### What to do
The records follow. Filter them to the lines that hold "Dangerous".

### Data for processing

»»

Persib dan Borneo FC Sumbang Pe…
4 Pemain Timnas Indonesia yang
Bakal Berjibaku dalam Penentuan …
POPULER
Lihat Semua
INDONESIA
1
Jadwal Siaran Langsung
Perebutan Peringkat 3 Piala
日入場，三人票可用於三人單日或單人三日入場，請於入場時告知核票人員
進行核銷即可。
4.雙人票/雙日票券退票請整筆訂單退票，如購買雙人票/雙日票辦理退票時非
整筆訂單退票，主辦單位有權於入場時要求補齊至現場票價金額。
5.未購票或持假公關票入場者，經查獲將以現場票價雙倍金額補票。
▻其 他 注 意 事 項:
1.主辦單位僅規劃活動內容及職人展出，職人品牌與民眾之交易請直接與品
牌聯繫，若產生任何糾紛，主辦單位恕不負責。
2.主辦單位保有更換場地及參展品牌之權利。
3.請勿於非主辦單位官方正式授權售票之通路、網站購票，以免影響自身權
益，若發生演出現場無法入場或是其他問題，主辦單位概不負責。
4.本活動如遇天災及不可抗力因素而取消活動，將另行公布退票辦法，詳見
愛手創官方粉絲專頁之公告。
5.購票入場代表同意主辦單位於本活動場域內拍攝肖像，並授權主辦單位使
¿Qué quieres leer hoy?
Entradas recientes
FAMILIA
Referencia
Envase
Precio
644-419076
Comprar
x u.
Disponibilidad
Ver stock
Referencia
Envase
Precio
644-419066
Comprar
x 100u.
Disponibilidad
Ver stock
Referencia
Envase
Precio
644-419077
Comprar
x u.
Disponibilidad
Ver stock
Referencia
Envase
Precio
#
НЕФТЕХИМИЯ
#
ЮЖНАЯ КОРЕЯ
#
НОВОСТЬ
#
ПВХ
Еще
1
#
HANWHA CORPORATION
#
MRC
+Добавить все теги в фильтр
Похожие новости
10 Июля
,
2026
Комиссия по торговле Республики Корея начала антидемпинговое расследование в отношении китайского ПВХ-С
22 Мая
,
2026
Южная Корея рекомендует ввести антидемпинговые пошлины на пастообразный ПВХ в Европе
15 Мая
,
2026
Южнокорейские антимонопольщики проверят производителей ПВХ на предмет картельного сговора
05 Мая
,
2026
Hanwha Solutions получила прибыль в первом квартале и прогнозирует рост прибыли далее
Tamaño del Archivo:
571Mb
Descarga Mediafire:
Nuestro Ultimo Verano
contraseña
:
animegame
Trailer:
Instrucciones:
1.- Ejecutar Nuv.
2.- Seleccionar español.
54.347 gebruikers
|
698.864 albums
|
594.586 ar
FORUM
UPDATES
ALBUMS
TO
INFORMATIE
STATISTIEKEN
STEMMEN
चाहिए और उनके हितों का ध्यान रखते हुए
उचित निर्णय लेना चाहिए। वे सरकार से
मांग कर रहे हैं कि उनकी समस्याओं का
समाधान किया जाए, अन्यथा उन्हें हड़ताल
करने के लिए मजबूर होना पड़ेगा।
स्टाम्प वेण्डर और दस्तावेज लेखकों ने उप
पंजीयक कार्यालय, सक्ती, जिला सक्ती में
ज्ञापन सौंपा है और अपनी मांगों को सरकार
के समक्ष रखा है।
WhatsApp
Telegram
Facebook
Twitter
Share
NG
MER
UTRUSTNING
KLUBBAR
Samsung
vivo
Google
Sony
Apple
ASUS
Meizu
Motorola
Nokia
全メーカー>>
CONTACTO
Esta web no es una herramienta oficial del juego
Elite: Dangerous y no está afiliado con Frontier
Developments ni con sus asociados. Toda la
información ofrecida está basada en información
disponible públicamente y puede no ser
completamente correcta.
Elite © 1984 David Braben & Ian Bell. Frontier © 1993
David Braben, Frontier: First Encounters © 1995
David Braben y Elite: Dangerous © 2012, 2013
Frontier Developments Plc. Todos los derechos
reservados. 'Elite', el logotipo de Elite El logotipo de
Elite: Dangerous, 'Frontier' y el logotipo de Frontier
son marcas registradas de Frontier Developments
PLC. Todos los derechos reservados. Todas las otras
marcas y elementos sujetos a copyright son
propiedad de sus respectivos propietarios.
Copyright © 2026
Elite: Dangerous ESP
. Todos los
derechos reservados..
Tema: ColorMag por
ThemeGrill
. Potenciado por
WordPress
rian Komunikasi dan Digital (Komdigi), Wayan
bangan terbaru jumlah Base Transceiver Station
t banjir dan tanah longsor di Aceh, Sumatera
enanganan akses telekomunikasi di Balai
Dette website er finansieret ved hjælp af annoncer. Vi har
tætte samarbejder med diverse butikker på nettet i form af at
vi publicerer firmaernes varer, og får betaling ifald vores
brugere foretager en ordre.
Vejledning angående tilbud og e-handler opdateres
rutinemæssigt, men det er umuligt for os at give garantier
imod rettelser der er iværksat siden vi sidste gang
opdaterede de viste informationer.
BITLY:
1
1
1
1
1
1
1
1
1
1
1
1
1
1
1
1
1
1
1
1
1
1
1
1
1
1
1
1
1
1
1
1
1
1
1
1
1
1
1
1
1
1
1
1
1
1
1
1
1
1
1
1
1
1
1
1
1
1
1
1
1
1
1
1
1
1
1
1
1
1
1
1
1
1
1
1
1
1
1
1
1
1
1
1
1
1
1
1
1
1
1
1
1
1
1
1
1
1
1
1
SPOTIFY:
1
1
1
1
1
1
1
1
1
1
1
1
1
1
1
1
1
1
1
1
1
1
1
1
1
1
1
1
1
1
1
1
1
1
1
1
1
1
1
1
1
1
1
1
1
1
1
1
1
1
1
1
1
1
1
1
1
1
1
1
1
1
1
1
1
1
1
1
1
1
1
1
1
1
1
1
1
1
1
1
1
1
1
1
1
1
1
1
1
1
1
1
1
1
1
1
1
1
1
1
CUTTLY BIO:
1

««

### Task result
Elite: Dangerous y no está afiliado con Frontier
David Braben y Elite: Dangerous © 2012, 2013
Elite: Dangerous, 'Frontier' y el logotipo de Frontier
Elite: Dangerous ESP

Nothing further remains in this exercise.